For 23 years, Bill Powell worked 18 hours a day as a security guard and golf course operator. In 1978, Powell grew Clearview into an 18-hole golf course. Marcella loyally worked by his side until she passed away a few years ago. His son, Larry is a 36-year member of the Golf Course Superintendents Association and serves Clearview in that capacity.

Today, Clearview is listed on the National Register of Historic Places and "America's Course" as Powell once said, "is a course where the only color that matters is the color of the greens".

Bill Powell's pioneering efforts have been carried on by his daughter, Renee who was the 2003 PGA First Lady of Golf and a PGA/LPGA Professional. She was the second African American to compete on the LPGA Tour following tennis great Althea Gibson.

"It was his will to not allow things to hold him down," says Renee of her father. "If you continue to always ponder on the negative, you can never get anything positive done."

In 1996, Bill Powell was inducted into the National Black Hall of Fame and in 1997 was presented Honorary PGA membership by the Northern Ohio PGA Section.

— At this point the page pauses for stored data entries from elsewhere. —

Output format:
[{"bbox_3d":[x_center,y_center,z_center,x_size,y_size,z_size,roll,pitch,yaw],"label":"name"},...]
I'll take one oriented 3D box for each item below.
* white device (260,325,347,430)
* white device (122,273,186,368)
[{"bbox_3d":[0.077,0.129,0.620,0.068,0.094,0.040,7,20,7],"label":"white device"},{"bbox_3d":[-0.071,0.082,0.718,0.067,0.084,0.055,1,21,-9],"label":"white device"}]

In 1999, his PGA membership was made retroactive to Jan. 1, 1962 by the PGA of America thus making Powell a long overdue PGA life member. He had been excluded as a member because of the PGA's Caucasian only membership clause which existed prior to 1961.

Powell was honored on Wednesday night by the PGA in front of a packed house in a downtown Minneapolis auditorium. The "who's who" of African-Americans in attendance was led by NFL greats Franco Harris, Alan Page and Carl Eller. Tubby Smith, University of Minnesota basketball coach was also on hand. Letters of recognition were presented from several including President Barack Obama.

The 92-year-old Powell was helped to the stage where we read a compelling account of his life story to a silent, spellbound and emotionally charged crowd. Bill's own account of his life and the obstacles that he faced might rate as one of his finest accomplishments. That is saying a lot given the magnitude of this man's life.

After the ceremony concluded, I had the opportunity to congratulate Bill and shake his hand. I couldn't help but notice the softness of his skin. Most golf pros have callused hands, but the softness in Powell's hands matched that of his heart.

Here was a proud man with a gentle smile who overcame so much. He is a man whose family dedicated their lives to his dream and yet left their own separate marks on golf. For Bill Powell- there is no bitterness. No hard feelings, just appreciation on his part for the opportunity to fulfill his dreams.

Bill Powell is indeed a special man and the first champion of the 2009 PGA Championship!